▶ [TASK STATEMENT]:
Print the lines of the data, starting with the first, up to and including the line where "сервісних компаній. Для" appears.

▶ [Records from a dataset]:
________

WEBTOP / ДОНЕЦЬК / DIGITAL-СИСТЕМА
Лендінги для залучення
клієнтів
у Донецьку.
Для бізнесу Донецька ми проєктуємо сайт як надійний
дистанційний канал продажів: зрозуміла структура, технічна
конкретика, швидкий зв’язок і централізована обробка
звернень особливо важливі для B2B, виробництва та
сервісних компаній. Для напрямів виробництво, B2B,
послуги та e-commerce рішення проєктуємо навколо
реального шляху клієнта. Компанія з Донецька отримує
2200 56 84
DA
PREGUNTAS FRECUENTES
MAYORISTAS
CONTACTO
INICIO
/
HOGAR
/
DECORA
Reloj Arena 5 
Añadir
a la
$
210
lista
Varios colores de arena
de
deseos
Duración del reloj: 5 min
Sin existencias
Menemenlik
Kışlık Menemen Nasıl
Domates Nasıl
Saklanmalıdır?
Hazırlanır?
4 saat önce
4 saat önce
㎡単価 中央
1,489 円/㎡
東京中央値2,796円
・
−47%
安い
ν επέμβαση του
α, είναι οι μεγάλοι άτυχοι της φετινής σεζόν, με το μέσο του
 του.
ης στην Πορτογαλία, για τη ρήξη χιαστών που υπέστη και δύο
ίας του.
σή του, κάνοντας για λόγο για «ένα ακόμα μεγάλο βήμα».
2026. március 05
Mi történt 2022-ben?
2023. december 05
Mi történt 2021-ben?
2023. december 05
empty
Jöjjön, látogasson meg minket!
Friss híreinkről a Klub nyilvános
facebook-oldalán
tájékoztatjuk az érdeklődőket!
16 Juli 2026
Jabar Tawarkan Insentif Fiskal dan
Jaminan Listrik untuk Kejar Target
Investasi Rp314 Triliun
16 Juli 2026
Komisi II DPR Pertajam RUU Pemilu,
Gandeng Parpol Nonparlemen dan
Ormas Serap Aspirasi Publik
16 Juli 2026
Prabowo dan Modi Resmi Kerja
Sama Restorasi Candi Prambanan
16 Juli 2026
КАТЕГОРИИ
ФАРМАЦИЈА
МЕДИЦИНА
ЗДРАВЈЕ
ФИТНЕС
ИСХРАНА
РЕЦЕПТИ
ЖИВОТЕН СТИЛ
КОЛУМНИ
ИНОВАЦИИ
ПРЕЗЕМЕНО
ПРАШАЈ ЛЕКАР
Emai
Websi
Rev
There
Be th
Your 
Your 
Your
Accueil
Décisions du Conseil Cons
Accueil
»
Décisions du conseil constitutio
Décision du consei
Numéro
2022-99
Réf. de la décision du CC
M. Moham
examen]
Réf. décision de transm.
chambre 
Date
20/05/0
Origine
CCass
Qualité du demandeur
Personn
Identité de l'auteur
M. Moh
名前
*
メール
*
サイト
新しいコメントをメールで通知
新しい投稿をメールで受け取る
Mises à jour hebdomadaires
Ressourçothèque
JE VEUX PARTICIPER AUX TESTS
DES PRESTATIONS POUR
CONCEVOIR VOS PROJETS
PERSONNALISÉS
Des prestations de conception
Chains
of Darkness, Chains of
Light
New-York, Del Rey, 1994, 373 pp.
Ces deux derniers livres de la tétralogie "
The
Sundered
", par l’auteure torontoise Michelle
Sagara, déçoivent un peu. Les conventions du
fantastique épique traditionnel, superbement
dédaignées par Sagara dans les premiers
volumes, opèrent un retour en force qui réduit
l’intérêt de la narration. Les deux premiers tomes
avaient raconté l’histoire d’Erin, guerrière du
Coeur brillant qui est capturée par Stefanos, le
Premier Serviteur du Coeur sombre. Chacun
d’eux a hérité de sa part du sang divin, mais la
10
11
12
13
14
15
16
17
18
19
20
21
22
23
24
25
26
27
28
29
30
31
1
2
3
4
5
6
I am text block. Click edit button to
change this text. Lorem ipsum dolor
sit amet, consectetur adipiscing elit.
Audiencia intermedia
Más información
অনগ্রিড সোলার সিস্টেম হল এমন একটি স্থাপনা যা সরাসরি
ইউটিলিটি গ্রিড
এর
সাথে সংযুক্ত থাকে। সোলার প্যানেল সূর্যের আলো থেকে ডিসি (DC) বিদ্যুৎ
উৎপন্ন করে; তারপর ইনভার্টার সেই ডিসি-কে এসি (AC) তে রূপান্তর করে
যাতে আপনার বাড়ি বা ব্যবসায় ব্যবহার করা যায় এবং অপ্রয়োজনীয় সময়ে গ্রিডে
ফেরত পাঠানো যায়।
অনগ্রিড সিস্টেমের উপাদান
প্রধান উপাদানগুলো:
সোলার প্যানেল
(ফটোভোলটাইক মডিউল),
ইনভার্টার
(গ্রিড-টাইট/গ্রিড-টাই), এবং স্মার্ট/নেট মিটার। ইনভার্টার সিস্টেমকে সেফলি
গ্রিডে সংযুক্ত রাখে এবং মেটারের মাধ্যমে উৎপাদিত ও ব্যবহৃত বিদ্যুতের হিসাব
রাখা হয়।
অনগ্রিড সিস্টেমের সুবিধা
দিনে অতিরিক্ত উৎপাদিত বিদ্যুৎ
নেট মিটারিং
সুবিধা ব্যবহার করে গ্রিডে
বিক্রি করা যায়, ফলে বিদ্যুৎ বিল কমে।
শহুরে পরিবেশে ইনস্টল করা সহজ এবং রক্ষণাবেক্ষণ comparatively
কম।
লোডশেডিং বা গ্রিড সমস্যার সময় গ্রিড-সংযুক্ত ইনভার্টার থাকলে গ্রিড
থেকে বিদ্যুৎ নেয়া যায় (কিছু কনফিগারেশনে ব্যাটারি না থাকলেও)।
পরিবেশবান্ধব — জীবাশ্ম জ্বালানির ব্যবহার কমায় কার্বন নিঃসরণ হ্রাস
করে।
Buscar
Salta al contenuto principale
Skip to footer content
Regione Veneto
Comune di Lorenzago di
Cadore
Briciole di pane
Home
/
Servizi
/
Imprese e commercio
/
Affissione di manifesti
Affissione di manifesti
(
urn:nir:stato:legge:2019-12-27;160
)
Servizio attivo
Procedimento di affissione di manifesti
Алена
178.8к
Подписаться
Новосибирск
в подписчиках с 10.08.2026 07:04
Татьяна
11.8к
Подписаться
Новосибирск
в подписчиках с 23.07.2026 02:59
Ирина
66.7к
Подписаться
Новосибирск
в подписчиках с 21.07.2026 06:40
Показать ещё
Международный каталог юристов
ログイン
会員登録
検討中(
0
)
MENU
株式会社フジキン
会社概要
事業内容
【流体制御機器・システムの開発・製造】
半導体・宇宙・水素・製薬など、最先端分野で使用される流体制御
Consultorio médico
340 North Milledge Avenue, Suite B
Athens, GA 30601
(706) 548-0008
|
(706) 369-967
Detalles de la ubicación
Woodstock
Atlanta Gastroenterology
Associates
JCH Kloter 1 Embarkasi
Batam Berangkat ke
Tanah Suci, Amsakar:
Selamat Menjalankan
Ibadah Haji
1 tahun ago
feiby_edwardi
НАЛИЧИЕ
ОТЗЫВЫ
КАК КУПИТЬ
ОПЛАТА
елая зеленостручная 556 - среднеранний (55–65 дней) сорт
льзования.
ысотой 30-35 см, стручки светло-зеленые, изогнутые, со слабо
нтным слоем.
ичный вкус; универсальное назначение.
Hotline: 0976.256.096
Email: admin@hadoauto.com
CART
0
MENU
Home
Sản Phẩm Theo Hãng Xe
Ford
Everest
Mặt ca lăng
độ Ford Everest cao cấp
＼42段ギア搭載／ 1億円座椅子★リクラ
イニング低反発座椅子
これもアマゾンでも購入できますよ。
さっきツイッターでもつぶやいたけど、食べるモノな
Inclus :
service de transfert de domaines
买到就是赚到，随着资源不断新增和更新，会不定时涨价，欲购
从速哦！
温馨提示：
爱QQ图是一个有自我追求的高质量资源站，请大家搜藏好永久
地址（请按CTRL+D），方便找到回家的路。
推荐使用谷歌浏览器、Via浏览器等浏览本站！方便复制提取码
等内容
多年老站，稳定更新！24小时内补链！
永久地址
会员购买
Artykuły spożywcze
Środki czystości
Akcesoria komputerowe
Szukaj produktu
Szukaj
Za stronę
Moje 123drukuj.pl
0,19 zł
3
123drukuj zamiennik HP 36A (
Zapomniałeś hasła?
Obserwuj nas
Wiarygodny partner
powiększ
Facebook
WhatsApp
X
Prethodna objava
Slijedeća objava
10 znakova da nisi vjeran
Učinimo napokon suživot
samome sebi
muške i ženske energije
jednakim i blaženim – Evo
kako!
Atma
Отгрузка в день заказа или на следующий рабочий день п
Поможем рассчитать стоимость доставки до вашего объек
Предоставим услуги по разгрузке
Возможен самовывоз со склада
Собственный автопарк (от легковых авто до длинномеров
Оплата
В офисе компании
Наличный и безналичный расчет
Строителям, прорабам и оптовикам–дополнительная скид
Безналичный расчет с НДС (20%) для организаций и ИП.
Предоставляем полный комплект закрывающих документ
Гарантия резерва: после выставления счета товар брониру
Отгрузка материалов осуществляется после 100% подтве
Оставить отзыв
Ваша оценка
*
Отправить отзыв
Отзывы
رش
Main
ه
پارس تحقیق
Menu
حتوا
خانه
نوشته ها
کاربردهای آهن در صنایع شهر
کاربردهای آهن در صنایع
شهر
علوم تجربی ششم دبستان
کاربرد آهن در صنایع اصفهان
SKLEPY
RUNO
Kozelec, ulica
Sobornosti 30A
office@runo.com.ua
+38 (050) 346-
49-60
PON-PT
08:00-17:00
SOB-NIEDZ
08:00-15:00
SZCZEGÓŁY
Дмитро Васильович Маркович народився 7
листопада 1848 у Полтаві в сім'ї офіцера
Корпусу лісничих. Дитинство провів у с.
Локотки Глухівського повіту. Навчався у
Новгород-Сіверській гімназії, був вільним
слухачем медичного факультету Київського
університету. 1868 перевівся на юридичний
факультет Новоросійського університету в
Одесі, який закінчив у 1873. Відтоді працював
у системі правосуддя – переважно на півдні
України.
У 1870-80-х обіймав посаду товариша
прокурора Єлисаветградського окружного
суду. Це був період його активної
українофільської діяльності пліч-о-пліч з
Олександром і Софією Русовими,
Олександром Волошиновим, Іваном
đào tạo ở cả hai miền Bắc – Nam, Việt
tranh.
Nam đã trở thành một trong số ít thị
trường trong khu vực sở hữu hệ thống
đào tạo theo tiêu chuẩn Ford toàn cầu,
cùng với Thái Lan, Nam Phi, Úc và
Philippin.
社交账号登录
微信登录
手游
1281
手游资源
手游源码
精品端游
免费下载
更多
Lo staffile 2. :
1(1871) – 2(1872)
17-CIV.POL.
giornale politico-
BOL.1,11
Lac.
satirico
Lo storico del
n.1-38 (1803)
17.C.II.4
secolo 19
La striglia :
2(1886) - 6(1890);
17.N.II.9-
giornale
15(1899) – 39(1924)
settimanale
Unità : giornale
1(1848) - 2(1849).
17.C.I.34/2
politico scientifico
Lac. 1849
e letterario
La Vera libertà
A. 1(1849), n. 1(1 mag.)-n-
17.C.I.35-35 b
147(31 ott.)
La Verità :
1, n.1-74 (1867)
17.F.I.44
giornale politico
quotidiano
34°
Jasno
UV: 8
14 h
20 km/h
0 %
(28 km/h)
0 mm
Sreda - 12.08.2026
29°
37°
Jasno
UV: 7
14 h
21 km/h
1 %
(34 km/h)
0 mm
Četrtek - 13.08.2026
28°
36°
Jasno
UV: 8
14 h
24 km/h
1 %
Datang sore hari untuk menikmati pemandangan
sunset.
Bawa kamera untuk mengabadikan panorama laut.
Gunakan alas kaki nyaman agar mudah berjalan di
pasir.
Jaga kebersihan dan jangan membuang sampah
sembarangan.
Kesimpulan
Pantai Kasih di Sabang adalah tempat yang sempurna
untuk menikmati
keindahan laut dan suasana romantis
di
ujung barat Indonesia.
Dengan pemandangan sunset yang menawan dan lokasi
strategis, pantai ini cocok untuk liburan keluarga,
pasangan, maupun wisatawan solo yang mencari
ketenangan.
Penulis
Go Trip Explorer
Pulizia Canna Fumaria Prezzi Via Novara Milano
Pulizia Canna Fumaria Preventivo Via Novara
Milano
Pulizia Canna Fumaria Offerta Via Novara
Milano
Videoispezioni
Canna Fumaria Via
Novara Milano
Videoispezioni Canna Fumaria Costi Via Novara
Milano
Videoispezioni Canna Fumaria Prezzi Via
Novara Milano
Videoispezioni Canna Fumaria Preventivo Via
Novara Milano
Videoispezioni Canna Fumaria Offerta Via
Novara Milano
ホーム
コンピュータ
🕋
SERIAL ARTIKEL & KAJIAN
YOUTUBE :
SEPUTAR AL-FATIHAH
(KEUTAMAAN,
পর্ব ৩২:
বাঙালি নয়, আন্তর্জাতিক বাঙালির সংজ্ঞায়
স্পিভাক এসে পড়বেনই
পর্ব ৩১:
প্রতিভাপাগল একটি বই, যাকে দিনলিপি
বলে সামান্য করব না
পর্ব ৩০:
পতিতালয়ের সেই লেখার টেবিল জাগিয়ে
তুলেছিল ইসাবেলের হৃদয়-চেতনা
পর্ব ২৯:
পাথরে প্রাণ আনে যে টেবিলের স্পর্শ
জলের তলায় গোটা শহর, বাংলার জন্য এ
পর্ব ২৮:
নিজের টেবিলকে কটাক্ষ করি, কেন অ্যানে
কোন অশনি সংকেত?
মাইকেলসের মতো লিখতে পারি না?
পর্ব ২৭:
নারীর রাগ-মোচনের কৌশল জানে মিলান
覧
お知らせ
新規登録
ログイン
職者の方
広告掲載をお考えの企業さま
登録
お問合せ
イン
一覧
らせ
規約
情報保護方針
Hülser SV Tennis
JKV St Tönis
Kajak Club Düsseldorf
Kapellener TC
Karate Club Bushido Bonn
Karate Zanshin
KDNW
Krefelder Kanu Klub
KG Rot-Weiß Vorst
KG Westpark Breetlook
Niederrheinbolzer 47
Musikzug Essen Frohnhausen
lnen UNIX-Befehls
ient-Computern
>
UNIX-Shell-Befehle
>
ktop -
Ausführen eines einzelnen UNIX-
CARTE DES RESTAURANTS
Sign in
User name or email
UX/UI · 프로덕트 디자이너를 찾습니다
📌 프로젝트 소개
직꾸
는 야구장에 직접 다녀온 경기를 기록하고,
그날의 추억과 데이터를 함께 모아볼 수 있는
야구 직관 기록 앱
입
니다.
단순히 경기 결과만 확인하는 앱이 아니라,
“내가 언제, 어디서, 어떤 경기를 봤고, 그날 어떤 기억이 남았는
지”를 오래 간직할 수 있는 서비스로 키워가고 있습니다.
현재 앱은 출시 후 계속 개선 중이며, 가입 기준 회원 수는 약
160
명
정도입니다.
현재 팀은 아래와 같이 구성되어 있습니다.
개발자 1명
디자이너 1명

________

▶ [SOLUTION]:
WEBTOP / ДОНЕЦЬК / DIGITAL-СИСТЕМА
Лендінги для залучення
клієнтів
у Донецьку.
Для бізнесу Донецька ми проєктуємо сайт як надійний
дистанційний канал продажів: зрозуміла структура, технічна
конкретика, швидкий зв’язок і централізована обробка
звернень особливо важливі для B2B, виробництва та
сервісних компаній. Для напрямів виробництво, B2B,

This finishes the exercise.